A 1500-year-old Amazonian city, full of artificial lakes, large public plazas, and agricultural regions (including fish farms), is being excavated and mapped for the first time in modern memory. Until recently, the remains of the ancient city had been almost completely hidden by jungle. A group of Brazilian and U.S. researchers report in tomorrow's issue of Science that they used satellite photos to determine that the now-vanished city was structured as a group of small towns connected by roads, ditches, and shared farmlands. The researchers say the lifestyle here was clearly "urbanism," and compared it to cities that one might have seen in Ancient Greece or medieval Europe. The city was located in a region of the Amazon known as Upper Xingu (today in Brazil), which is currently inhabited by people of the Kuikoro tribe. Members of the Kuikoro helped identify the remains of the towns to scientists.
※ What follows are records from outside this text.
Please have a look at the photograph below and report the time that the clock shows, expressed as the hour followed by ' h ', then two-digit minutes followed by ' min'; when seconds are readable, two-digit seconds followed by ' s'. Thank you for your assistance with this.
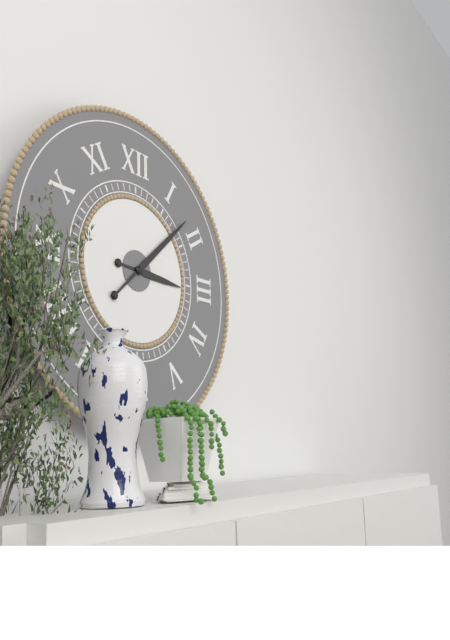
3 h 08 min
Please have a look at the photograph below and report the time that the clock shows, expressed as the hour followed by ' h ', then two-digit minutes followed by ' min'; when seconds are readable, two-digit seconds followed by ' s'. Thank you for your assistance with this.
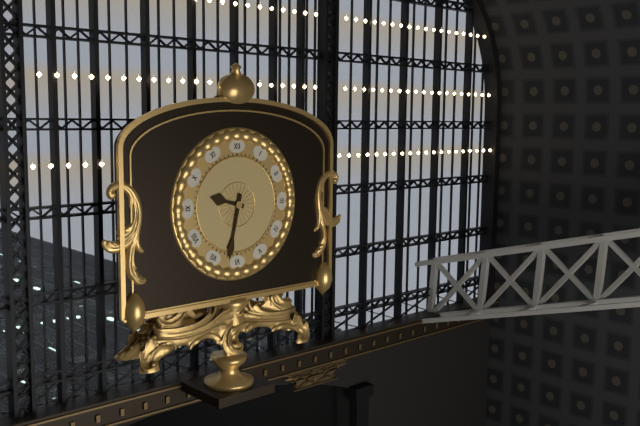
9 h 32 min
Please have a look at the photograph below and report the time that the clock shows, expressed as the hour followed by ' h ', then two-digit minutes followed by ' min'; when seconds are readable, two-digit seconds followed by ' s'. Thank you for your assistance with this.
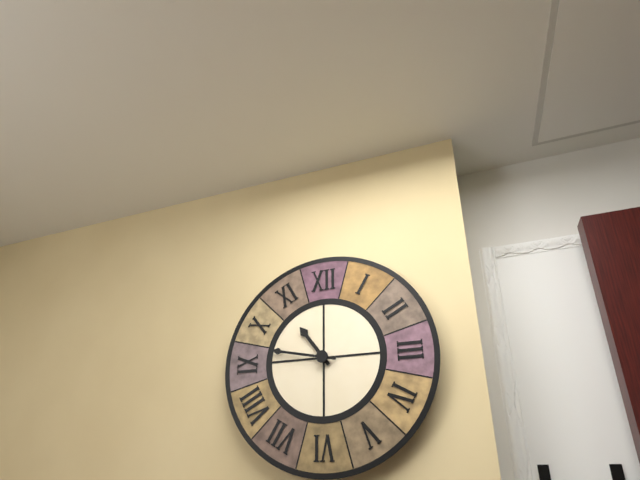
10 h 47 min
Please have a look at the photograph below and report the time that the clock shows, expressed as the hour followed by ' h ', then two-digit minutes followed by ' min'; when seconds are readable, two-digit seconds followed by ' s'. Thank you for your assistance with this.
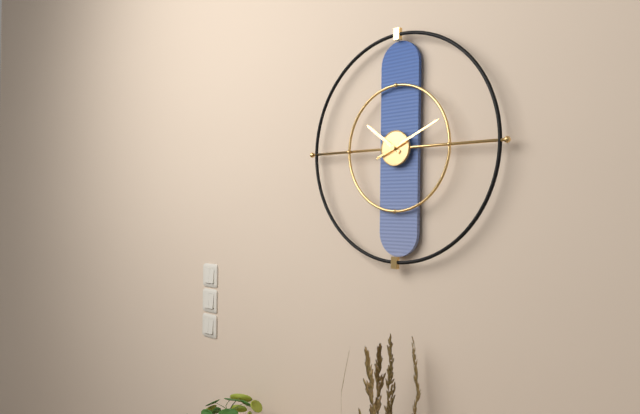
10 h 11 min
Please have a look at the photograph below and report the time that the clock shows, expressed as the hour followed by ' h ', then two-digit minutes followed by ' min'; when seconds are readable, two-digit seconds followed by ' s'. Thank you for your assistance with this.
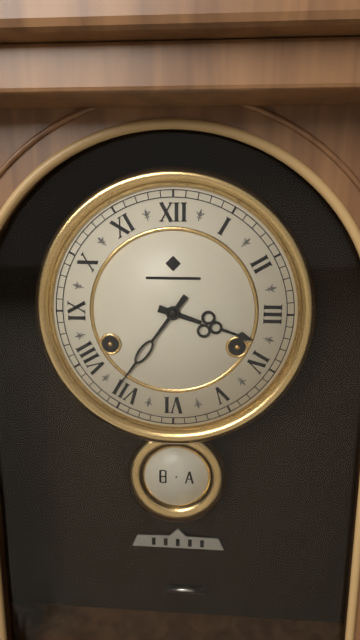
3 h 36 min
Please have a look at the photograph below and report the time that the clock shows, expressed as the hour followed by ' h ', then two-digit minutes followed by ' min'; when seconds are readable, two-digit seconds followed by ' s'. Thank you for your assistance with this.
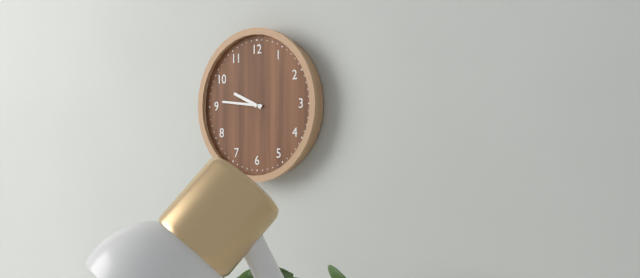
9 h 46 min
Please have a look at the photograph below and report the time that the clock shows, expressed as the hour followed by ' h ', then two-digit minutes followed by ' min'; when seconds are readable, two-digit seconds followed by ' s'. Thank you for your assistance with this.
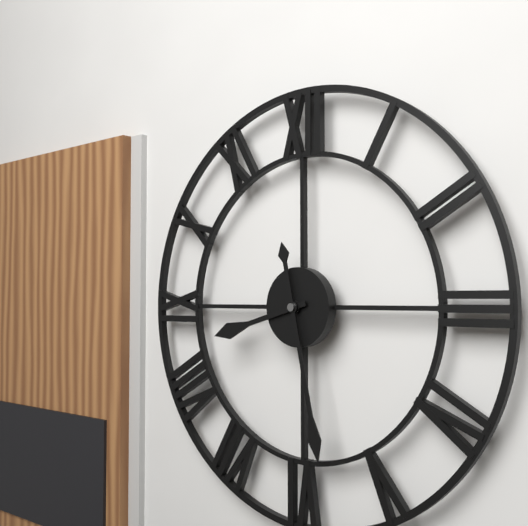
8 h 28 min
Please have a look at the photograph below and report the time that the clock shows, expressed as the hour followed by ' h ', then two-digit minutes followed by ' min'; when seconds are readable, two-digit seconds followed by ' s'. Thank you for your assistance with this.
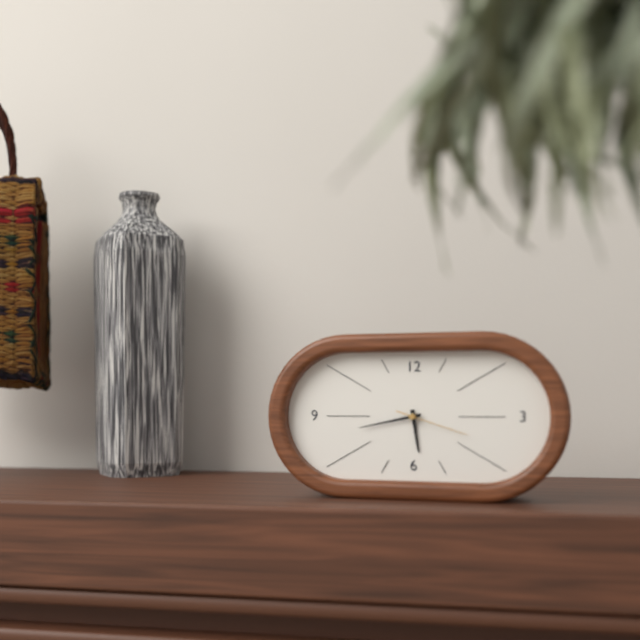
5 h 43 min 18 s
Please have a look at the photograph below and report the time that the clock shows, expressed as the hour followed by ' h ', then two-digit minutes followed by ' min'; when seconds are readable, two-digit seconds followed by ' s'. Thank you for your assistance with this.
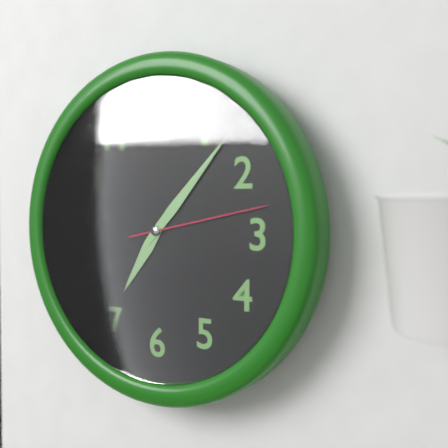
7 h 07 min 13 s
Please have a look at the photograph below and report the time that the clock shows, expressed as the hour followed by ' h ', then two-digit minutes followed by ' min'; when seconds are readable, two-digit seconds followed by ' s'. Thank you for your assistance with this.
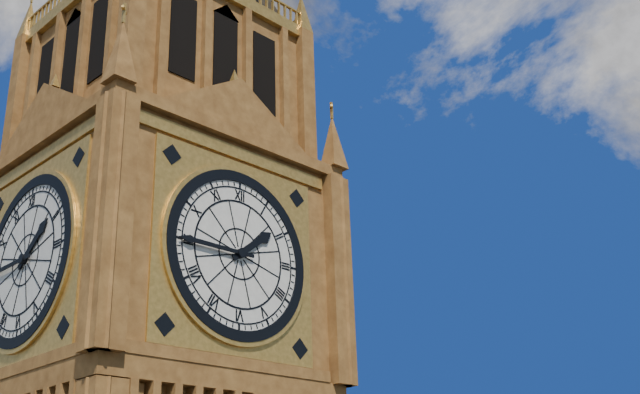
1 h 45 min
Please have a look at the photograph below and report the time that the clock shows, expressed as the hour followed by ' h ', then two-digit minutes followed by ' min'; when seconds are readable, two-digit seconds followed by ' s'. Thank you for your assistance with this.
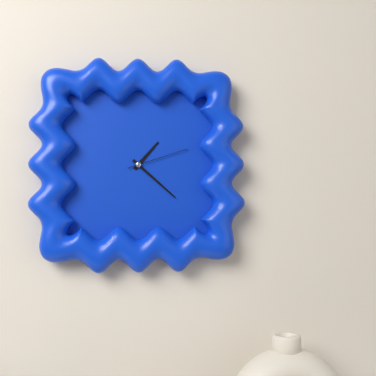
1 h 22 min 12 s
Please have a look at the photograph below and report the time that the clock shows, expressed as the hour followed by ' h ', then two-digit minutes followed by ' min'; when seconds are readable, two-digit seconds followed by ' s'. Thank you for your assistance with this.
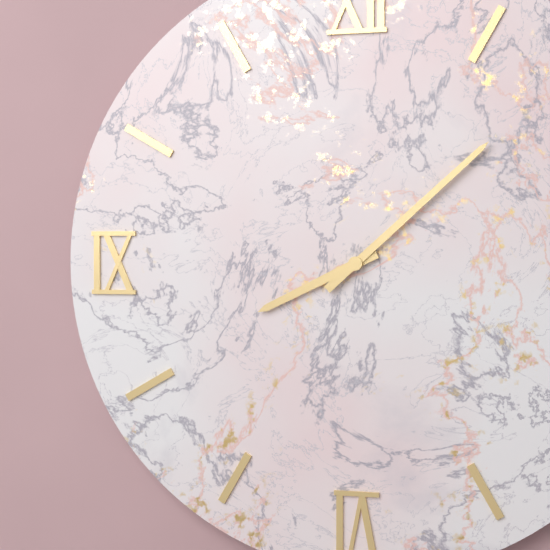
8 h 08 min
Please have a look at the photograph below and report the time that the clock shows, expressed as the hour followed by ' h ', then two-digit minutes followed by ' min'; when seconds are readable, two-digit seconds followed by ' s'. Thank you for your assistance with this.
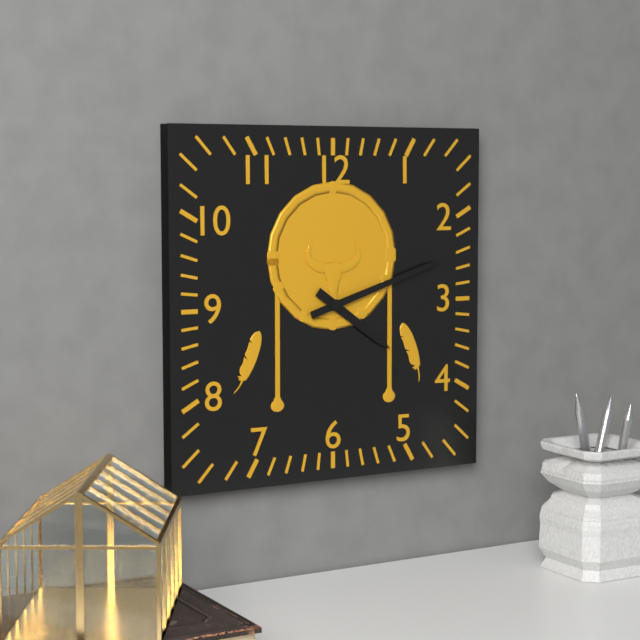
4 h 12 min
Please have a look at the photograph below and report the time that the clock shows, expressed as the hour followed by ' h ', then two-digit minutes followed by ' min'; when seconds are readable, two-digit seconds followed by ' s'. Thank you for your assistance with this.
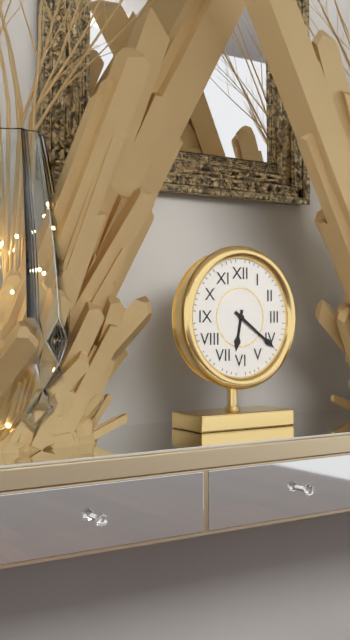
6 h 21 min
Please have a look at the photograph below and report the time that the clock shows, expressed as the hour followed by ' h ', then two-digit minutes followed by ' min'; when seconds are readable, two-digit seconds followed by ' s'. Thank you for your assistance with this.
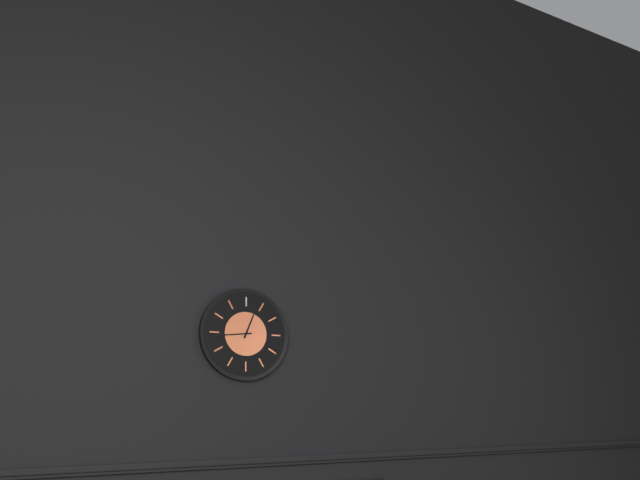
12 h 44 min
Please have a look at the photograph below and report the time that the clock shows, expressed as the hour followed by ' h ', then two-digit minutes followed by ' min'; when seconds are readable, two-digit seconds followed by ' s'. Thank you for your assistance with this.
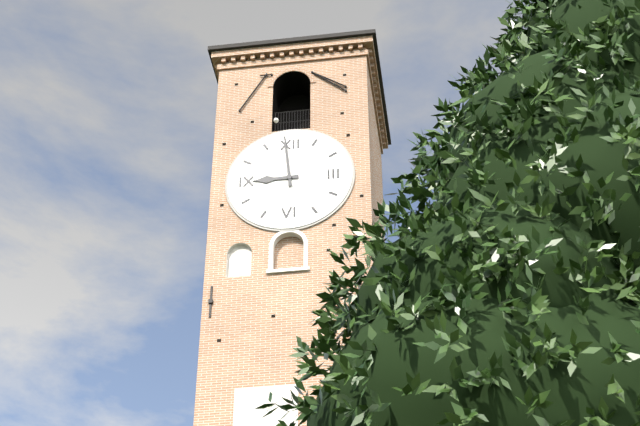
8 h 59 min
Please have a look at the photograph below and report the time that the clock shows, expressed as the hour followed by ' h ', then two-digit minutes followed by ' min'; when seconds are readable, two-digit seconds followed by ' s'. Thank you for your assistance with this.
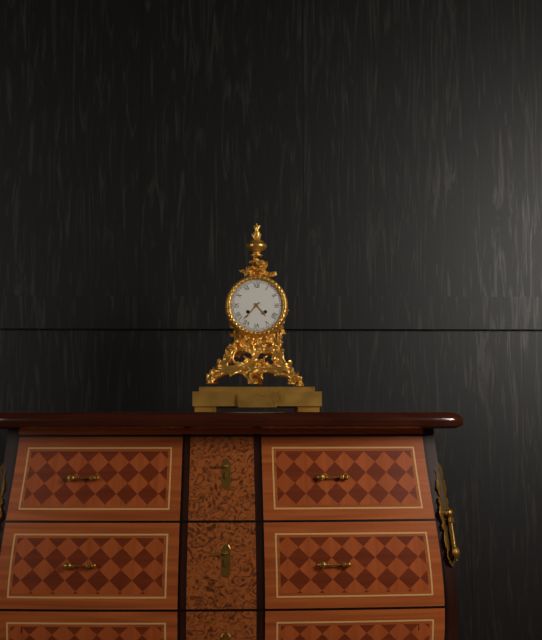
4 h 37 min
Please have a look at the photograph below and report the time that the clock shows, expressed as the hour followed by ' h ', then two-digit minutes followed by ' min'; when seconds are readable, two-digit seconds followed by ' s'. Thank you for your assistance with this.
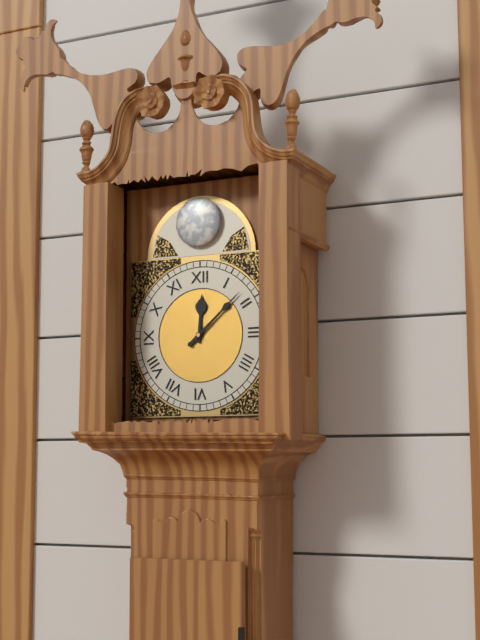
12 h 08 min
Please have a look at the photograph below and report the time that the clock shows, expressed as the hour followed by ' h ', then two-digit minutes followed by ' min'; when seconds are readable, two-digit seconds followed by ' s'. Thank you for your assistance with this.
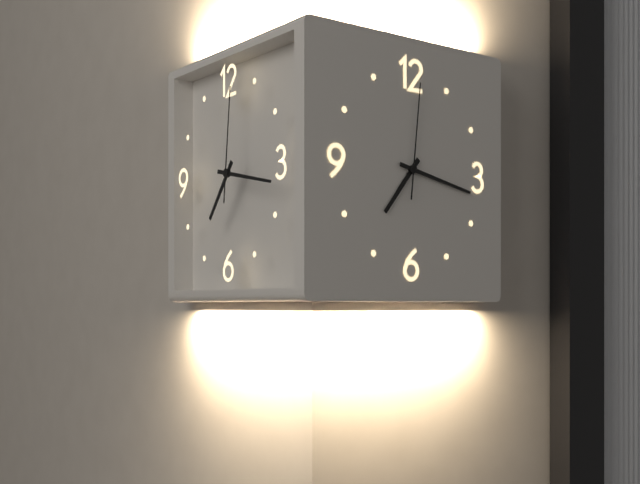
7 h 17 min 01 s
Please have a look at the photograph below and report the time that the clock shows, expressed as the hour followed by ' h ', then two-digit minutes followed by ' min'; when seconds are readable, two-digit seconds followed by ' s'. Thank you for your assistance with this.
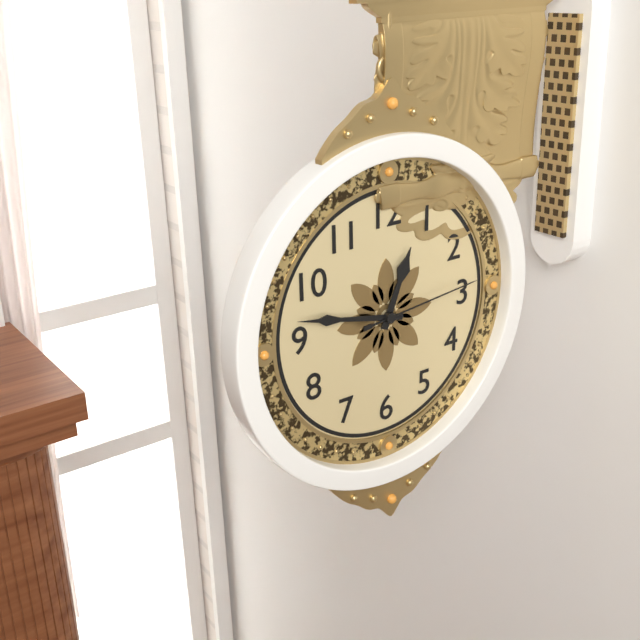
12 h 47 min 14 s
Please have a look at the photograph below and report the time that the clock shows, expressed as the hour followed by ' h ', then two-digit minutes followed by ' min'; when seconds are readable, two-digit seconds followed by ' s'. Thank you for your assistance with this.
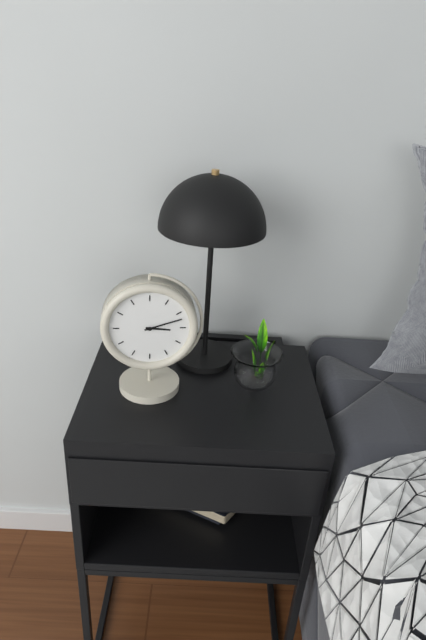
3 h 12 min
In this satellite photo (below), the red lines are raised berms that would have served to elevate roads and plazas, while black lines show ditches that were used for defensive purposes.

Scientists have found about 28 ancient town sites in the region, each of which they estimate probably contained about 800-1000 in the "inner city" area, and about 1500 more in outlying farm areas. So each town probably had about 2500 people, making the region really quite dense and populous. According to MSNBC:

Each village had a central plaza, the team reports. Larger communities could cover 150 acres (60 hectares) and included gates and secondary plazas. And each settlement had a formal road connected to the central plaza and oriented northeast to southwest, the direction of the summer solstice . . . . [Anthropology professor Mike] Heckenberger and his colleagues said the findings suggest future solutions for supporting the modern-day indigenous populations in Brazil's state of Mato Grosso and other regions of the Amazon - and demonstrate that the area can return to a "pristine" state even after centuries of human activity. "Some of the practices that these folks hammered out may provide alternative forms of understanding how to do low-level sustainable development today," Heckenberg said.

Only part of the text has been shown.